──────── Given records

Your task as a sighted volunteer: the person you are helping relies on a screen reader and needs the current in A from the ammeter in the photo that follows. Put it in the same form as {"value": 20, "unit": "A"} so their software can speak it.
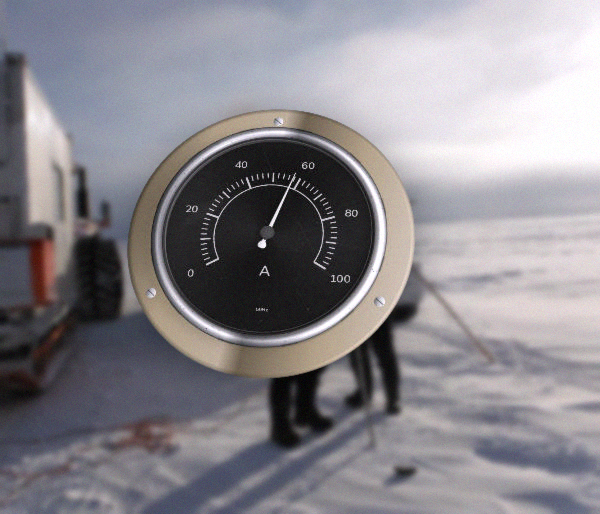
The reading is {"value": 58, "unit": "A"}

────────────────
──────── Given records

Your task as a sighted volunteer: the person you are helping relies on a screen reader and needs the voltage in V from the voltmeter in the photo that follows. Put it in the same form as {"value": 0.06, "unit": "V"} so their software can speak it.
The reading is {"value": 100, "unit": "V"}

────────────────
──────── Given records

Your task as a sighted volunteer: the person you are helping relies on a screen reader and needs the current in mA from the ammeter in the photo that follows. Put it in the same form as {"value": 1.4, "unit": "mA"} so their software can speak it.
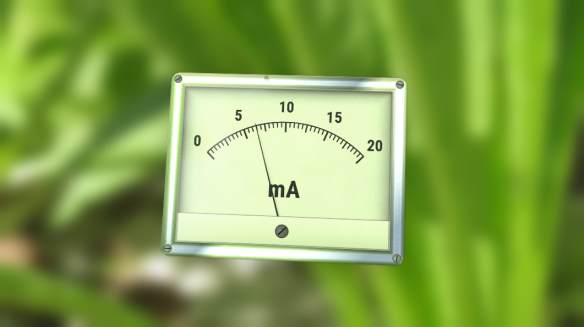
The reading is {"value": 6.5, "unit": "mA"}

────────────────

* [Work task]
How many lines in the entries above contain the string "reading", matching case exactly? Reply with the number alone.

* [Task result]
3